Singler is invariably on the floor to start the second quarter when he comes off the bench, usually with Rodney Stuckey and Andre Drummond – the player Singler most often replaces midway through the first quarter, Drummond then returning with the second unit. This time, Stuckey was first off the bench for Greg Monroe, which meant Monroe was out with Jerebko, Bynum and Caldwell-Pope.

“Whether it’s something we weren’t used to, that could’ve been a factor,” Singler said. “But we’ve played long enough with each other, we should be able to understand where guys are and play well as a team.”

"It is tough. I can’t stand losing. I hate it with a passion..."

- Andre Drummond on the game
Full game quotes
What made the second quarter especially galling for the Pistons was the group that Orlando trotted out included two players who sometimes don’t get off their bench: Kyle O’Quinn and Doron Lamb, with E’Twaun Moore often a situational player, plus up-and-down second-year player Mo Harkless and top pick Victor Oladipo, who led Orlando with 20 points.

“The second quarter, we didn’t take advantage of the guys they had on the floor, for me,” Cheeks said. “We turned the ball over, we didn’t get back, our pick-and-roll defense was not good. It was just a lot of things that allowed them to build a lead in that second quarter and I thought we could’ve played a lot better.”

No getting around it. It was a bad loss and a damaging one to a team that can’t afford many more losses to struggling opponents if it hopes to make good on its preseason expectation of making into the postseason. The Pistons are now 19-29 with 34 games remaining.

“It’s just tough. I can’t stand losing. I hate it with a passion,” said Andre Drummond, one of three Pistons to register a double-double with 15 points and 14 rebounds. “But got to stay positive. Can’t let it get to us.”

Defense remains the consistent nagging issue. Orlando scored with too little resistance at every level – getting into the paint, launching unguarded mid-range jump shots or finding open 3-pointers. The Magic didn’t shoot particularly well from the 3-point line, only 6 of 18, which made their 112 points all the more alarming. After dominating Orlando on the glass in a win at The Palace a week ago, the Magic finished plus-eight in rebounding Wednesday.

“That was a big key tonight, the way they rebounded the ball,” Cheeks said. “They kept balls alive. They did a lot of things well, particularly inside the paint. What was discouraging is that they continued to lay the ball in, particularly in the first half. They got layup after layup and that was the difference in the way they got a cushion to win the game.”

Another byproduct of the move to insert Singler into the starting lineup was the effect it had on bench production. Stuckey scored 14 points but the rest of the bench combined for just six, two baskets from Jonas Jerebko – assuming the role of No. 4 big man with Josh Harrellson missing his second straight game with a knee injury – and a basket by Gigi Datome long after the outcome had been decided. Caldwell-Pope only dented the stat sheet with a foul and a rebound in 13 minutes.
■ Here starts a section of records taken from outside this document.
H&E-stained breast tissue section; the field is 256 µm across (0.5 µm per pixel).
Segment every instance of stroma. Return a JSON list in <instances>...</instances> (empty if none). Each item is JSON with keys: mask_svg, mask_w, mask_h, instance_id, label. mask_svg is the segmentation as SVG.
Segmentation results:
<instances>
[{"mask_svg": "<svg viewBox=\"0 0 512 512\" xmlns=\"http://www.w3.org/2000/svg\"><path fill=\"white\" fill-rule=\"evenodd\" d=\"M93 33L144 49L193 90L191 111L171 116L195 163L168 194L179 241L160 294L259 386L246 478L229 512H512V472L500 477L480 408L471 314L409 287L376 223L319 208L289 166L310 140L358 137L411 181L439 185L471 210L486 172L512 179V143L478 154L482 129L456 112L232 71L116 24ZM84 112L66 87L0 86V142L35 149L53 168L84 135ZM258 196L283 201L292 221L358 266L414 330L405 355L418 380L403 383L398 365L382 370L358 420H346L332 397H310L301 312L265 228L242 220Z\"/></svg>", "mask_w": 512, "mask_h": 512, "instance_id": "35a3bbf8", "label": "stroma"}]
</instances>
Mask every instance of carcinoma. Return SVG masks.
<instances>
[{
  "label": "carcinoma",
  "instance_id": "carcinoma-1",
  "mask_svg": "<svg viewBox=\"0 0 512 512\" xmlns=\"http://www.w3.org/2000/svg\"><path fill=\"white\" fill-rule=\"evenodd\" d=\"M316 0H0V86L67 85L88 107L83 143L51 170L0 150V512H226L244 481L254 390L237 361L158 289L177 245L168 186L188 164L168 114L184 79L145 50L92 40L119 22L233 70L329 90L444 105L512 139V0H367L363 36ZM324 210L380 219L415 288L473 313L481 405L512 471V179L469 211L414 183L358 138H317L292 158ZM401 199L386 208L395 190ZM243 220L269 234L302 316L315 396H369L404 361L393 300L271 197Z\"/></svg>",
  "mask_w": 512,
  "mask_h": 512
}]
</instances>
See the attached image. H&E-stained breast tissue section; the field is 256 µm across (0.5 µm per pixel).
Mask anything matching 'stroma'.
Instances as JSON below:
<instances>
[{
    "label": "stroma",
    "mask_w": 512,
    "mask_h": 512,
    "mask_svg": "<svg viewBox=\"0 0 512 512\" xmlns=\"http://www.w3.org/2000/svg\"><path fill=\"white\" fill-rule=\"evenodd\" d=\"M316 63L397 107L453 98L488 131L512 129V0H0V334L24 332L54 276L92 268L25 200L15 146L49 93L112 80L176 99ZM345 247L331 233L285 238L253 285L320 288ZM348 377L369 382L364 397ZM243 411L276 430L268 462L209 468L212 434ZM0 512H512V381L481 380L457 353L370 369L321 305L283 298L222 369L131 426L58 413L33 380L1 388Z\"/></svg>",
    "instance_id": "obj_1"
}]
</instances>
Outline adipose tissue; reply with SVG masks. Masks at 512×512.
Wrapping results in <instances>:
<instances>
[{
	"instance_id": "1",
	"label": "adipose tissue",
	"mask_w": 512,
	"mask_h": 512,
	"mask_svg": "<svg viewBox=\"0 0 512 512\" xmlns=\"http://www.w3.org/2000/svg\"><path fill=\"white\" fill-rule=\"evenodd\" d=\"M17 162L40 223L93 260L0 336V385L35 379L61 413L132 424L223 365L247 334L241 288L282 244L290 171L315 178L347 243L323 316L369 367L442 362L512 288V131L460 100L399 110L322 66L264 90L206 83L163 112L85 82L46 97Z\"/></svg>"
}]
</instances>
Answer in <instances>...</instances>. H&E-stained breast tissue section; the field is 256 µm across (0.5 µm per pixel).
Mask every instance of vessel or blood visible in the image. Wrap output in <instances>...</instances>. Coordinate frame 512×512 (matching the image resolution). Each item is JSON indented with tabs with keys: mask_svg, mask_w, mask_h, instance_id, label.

Bynum played just those first three minutes of the second quarter and he and Cheeks had a verbal exchange during the timeout that appeared heated. Bynum declined to speak to reporters afterward.

“Whatever happened with Will and coach, it’s none of your business,” Drummond said. “That’s no disrespect; it’s just none of your business. What goes on in the huddle stays in the huddle. We’re a family here. Every family gets into a battle. They’re good now. Tomorrow, we’ve just got to get better.”

“Heat of the game,” Cheeks said, waving off the incident. “We’ll discuss whatever we need to discuss, but the game was more important than me and Will. The things we didn’t do allowed us to get beat like that.”

The Pistons host Brooklyn on Friday, which comes to The Palace with a prolific 6-foot-8 shooting guard, Joe Johnson. It would seem likely Cheeks would prefer the 6-foot-8 Singler to remain a starter and match up with Johnson, which will put the onus on the bench to pick up its productivity and on everyone to figure out how to solve recurring defensive breakdowns.

“We just didn’t play good basketball,” Singler said. “Turned the ball over and never really got into a rhythm. And our effort was poor, really.”